Photo by Jessica Ruscello on Unsplash
While I mostly invite students to use storyboards as a tool for planning and developing narratives, they can be a valuable tool when discussing poetry. Asking students to look at poetry through syntax or stanzas or movements instead of lines is an interesting way to help them chunk the moments of thought and image in a single poem. When I asked my students to find the syntax in the below poems and then visually represent those chunks in the individual boxes of a storyboard, they engaged with poems differently. The storyboards helped them engage with a poem on a visceral level, and they saw the text from the inside out.
Poems I Use for this Activity
“The Surgeon at 2 am” by Sylvia Plath
“Grass Moon” by Matthew Dickman
“ I Invite My Parents to a Dinner Party” by Chen Chen
‘The Abandoned Farmhouse” by Ted Kooser
“Elegy for the Native Guards” by Natasha Trethewey
Writing Activity
Read all the above poems. (All the links have a little bio info on the poets as well.)

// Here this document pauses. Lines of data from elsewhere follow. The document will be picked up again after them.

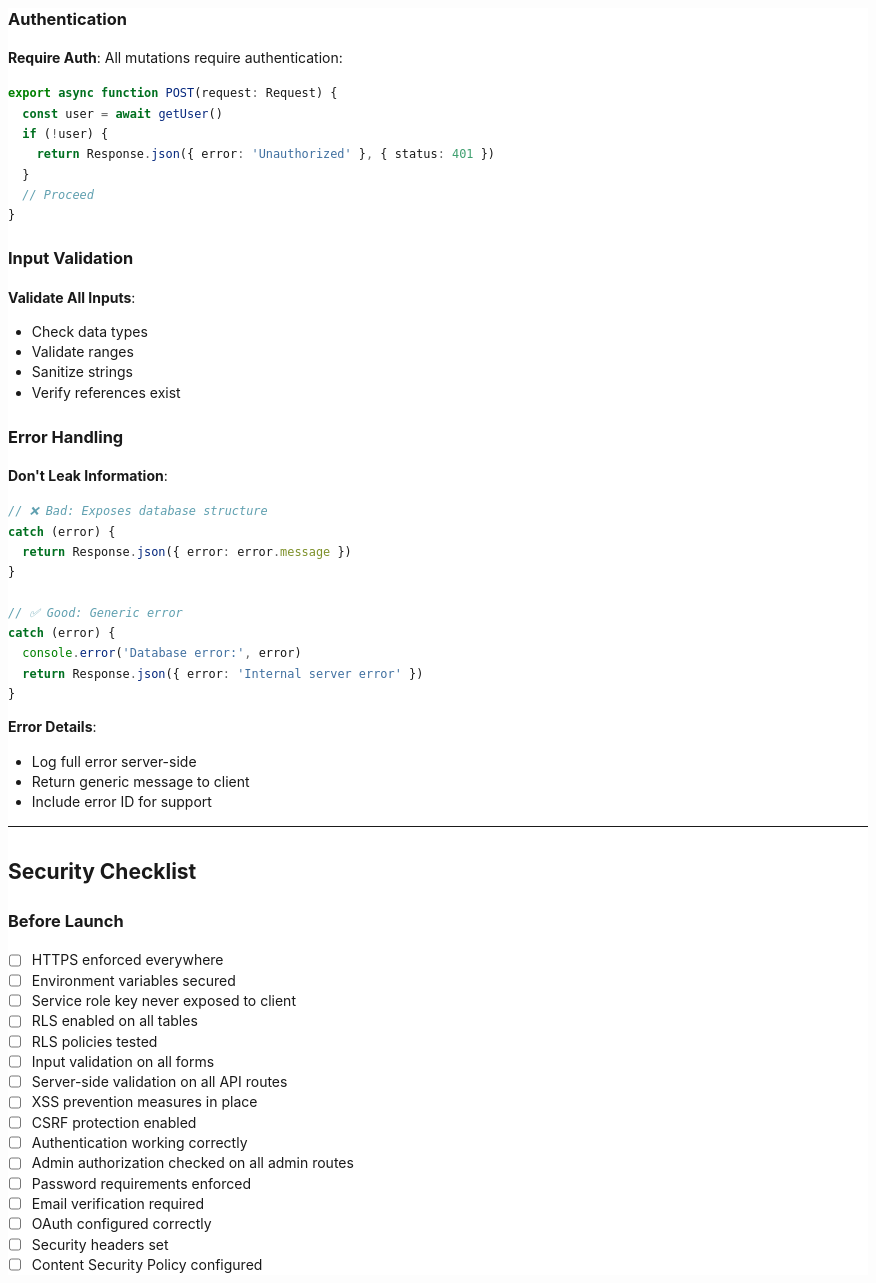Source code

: ### Authentication

**Require Auth**:
All mutations require authentication:
```typescript
export async function POST(request: Request) {
  const user = await getUser()
  if (!user) {
    return Response.json({ error: 'Unauthorized' }, { status: 401 })
  }
  // Proceed
}
```

### Input Validation

**Validate All Inputs**:
- Check data types
- Validate ranges
- Sanitize strings
- Verify references exist

### Error Handling

**Don't Leak Information**:
```typescript
// ❌ Bad: Exposes database structure
catch (error) {
  return Response.json({ error: error.message })
}

// ✅ Good: Generic error
catch (error) {
  console.error('Database error:', error)
  return Response.json({ error: 'Internal server error' })
}
```

**Error Details**:
- Log full error server-side
- Return generic message to client
- Include error ID for support

---

## Security Checklist

### Before Launch

- [ ] HTTPS enforced everywhere
- [ ] Environment variables secured
- [ ] Service role key never exposed to client
- [ ] RLS enabled on all tables
- [ ] RLS policies tested
- [ ] Input validation on all forms
- [ ] Server-side validation on all API routes
- [ ] XSS prevention measures in place
- [ ] CSRF protection enabled
- [ ] Authentication working correctly
- [ ] Admin authorization checked on all admin routes
- [ ] Password requirements enforced
- [ ] Email verification required
- [ ] OAuth configured correctly
- [ ] Security headers set
- [ ] Content Security Policy configured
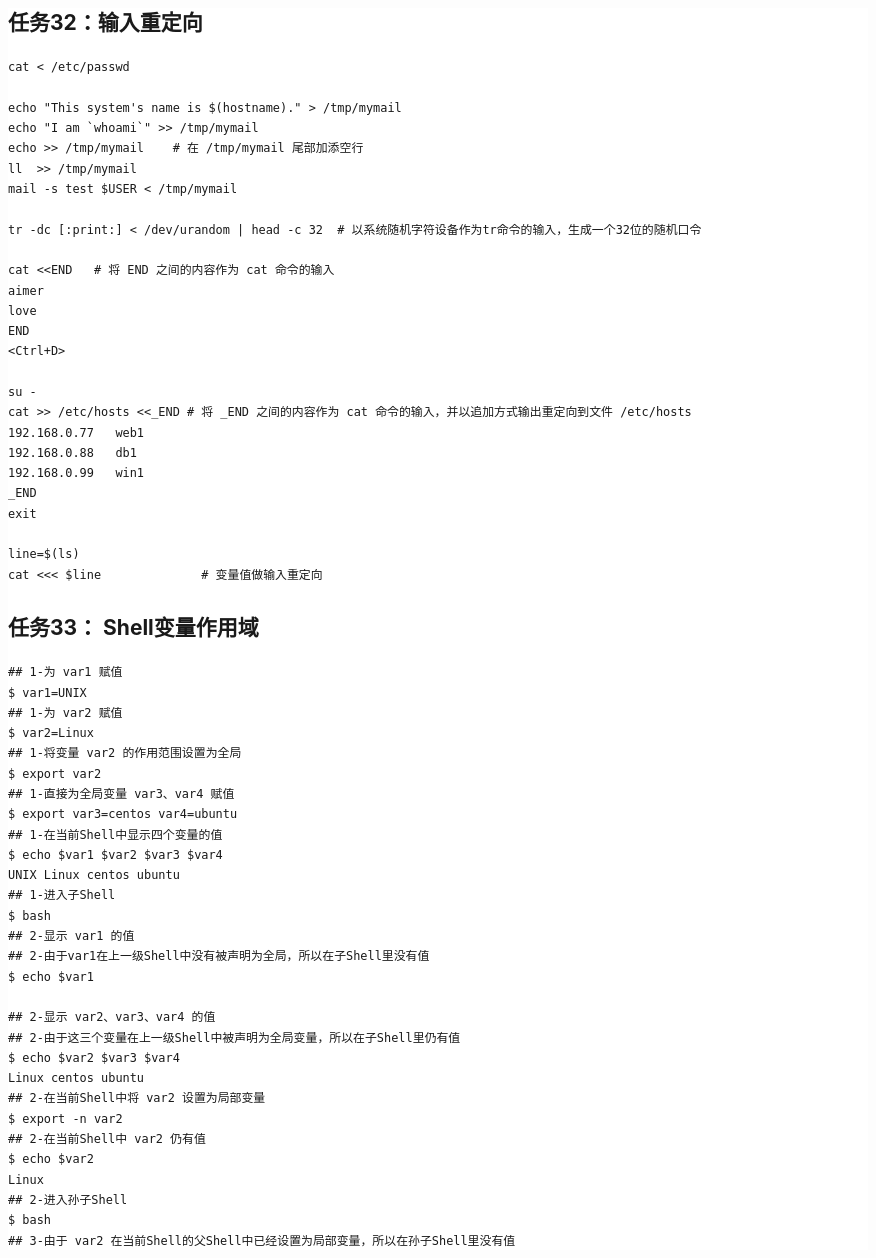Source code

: 
## 任务32：输入重定向

```
cat < /etc/passwd

echo "This system's name is $(hostname)." > /tmp/mymail
echo "I am `whoami`" >> /tmp/mymail
echo >> /tmp/mymail    # 在 /tmp/mymail 尾部加添空行
ll  >> /tmp/mymail
mail -s test $USER < /tmp/mymail

tr -dc [:print:] < /dev/urandom | head -c 32  # 以系统随机字符设备作为tr命令的输入，生成一个32位的随机口令

cat <<END   # 将 END 之间的内容作为 cat 命令的输入
aimer
love
END
<Ctrl+D>

su -
cat >> /etc/hosts <<_END # 将 _END 之间的内容作为 cat 命令的输入，并以追加方式输出重定向到文件 /etc/hosts
192.168.0.77   web1
192.168.0.88   db1
192.168.0.99   win1
_END
exit

line=$(ls)
cat <<< $line              # 变量值做输入重定向
```

## 任务33： Shell变量作用域

```
## 1-为 var1 赋值
$ var1=UNIX
## 1-为 var2 赋值
$ var2=Linux
## 1-将变量 var2 的作用范围设置为全局
$ export var2
## 1-直接为全局变量 var3、var4 赋值
$ export var3=centos var4=ubuntu
## 1-在当前Shell中显示四个变量的值
$ echo $var1 $var2 $var3 $var4
UNIX Linux centos ubuntu
## 1-进入子Shell
$ bash
## 2-显示 var1 的值
## 2-由于var1在上一级Shell中没有被声明为全局，所以在子Shell里没有值
$ echo $var1
 
## 2-显示 var2、var3、var4 的值
## 2-由于这三个变量在上一级Shell中被声明为全局变量，所以在子Shell里仍有值
$ echo $var2 $var3 $var4
Linux centos ubuntu
## 2-在当前Shell中将 var2 设置为局部变量
$ export -n var2
## 2-在当前Shell中 var2 仍有值
$ echo $var2
Linux
## 2-进入孙子Shell
$ bash
## 3-由于 var2 在当前Shell的父Shell中已经设置为局部变量，所以在孙子Shell里没有值
```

Select one poem and closely read it. Break the poem down for its component parts - lines or sentences or sections. Examine its parts, thinking about how the parts make the whole better.
In your writing notebook, sketch out a rough storyboard of each “part.” You might select sentences, lines, stanzas or “scene” of the poem. You could use this storyboard template if you have access to a printer or sketch a board out in your notebook.

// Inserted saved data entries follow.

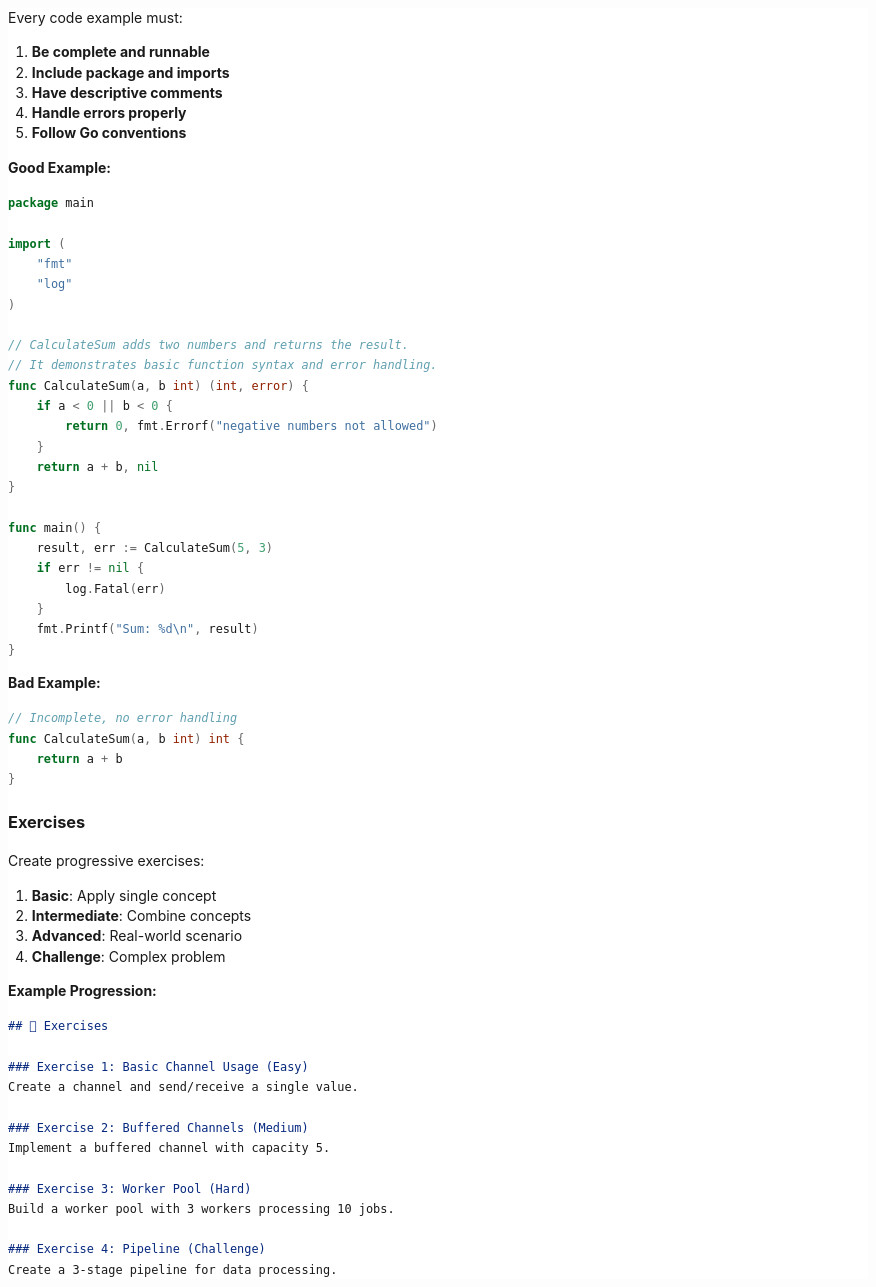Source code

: Every code example must:
1. **Be complete and runnable**
2. **Include package and imports**
3. **Have descriptive comments**
4. **Handle errors properly**
5. **Follow Go conventions**

**Good Example:**
```go
package main

import (
    "fmt"
    "log"
)

// CalculateSum adds two numbers and returns the result.
// It demonstrates basic function syntax and error handling.
func CalculateSum(a, b int) (int, error) {
    if a < 0 || b < 0 {
        return 0, fmt.Errorf("negative numbers not allowed")
    }
    return a + b, nil
}

func main() {
    result, err := CalculateSum(5, 3)
    if err != nil {
        log.Fatal(err)
    }
    fmt.Printf("Sum: %d\n", result)
}
```

**Bad Example:**
```go
// Incomplete, no error handling
func CalculateSum(a, b int) int {
    return a + b
}
```

### Exercises

Create progressive exercises:

1. **Basic**: Apply single concept
2. **Intermediate**: Combine concepts
3. **Advanced**: Real-world scenario
4. **Challenge**: Complex problem

**Example Progression:**

```markdown
## 🧪 Exercises

### Exercise 1: Basic Channel Usage (Easy)
Create a channel and send/receive a single value.

### Exercise 2: Buffered Channels (Medium)
Implement a buffered channel with capacity 5.

### Exercise 3: Worker Pool (Hard)
Build a worker pool with 3 workers processing 10 jobs.

### Exercise 4: Pipeline (Challenge)
Create a 3-stage pipeline for data processing.
```
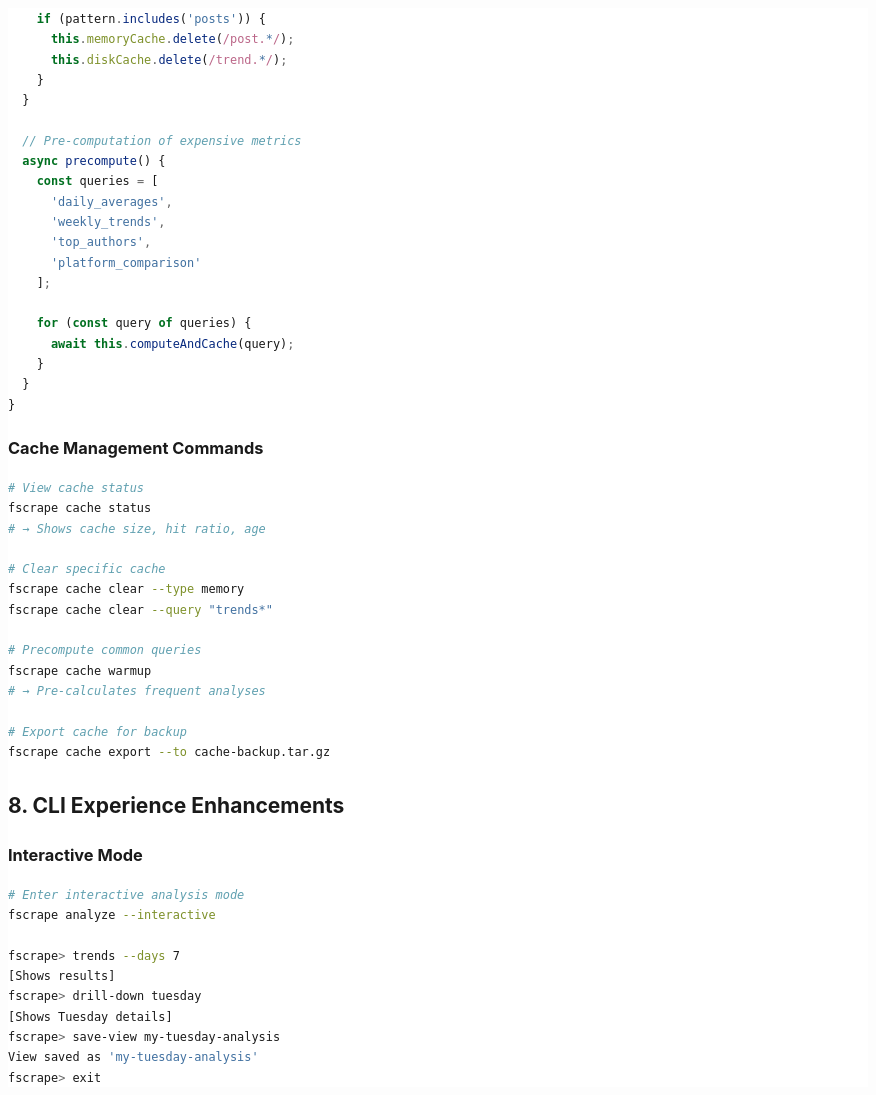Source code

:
 ```javascript
    if (pattern.includes('posts')) {
      this.memoryCache.delete(/post.*/);
      this.diskCache.delete(/trend.*/);
    }
  }
  
  // Pre-computation of expensive metrics
  async precompute() {
    const queries = [
      'daily_averages',
      'weekly_trends',
      'top_authors',
      'platform_comparison'
    ];
    
    for (const query of queries) {
      await this.computeAndCache(query);
    }
  }
}
```

### Cache Management Commands
```bash
# View cache status
fscrape cache status
# → Shows cache size, hit ratio, age

# Clear specific cache
fscrape cache clear --type memory
fscrape cache clear --query "trends*"

# Precompute common queries
fscrape cache warmup
# → Pre-calculates frequent analyses

# Export cache for backup
fscrape cache export --to cache-backup.tar.gz
```

## 8. CLI Experience Enhancements

### Interactive Mode
```bash
# Enter interactive analysis mode
fscrape analyze --interactive

fscrape> trends --days 7
[Shows results]
fscrape> drill-down tuesday
[Shows Tuesday details]
fscrape> save-view my-tuesday-analysis
View saved as 'my-tuesday-analysis'
fscrape> exit
```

Then, using one of the above poems as a model, write your own poem that centers some aspect of who you are, what you think, where you live, and how you exist.

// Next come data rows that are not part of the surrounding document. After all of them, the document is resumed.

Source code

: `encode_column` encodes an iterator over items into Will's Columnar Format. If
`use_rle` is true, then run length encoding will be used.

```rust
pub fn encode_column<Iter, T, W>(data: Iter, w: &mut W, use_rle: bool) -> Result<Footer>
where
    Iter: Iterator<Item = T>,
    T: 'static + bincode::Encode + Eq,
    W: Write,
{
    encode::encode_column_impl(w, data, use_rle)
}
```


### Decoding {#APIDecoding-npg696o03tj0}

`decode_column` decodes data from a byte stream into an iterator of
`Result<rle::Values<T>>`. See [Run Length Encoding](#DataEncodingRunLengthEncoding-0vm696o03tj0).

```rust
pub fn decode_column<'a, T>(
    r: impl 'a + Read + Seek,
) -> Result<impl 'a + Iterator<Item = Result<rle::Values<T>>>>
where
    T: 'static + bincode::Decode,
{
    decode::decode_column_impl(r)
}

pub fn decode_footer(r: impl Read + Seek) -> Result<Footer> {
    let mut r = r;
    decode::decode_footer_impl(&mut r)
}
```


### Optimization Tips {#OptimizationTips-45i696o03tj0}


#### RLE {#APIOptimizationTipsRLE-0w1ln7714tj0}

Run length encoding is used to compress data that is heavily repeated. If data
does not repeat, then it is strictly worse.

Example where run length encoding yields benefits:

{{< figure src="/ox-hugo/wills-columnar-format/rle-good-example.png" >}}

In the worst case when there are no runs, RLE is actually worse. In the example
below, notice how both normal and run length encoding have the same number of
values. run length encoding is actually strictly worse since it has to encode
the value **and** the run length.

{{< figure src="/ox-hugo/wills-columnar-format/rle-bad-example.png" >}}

Trade notebooks and ask a partner to sketch out a storyboard of your identity poem. What did they see and choose to visualize from your poem in their storyboard?
Additional Fun
If you’d like to visually represent your own poem using digital means, check out the below links for digital storytelling.
Pro Tip: If you want to add music to your digital poetry-story, check out Free Music Archive or YouTube’s Audio Library.
To access YouTube’s Audio Library, simply go to your YouTube account, go to Creator Studio > Create > Audio Library.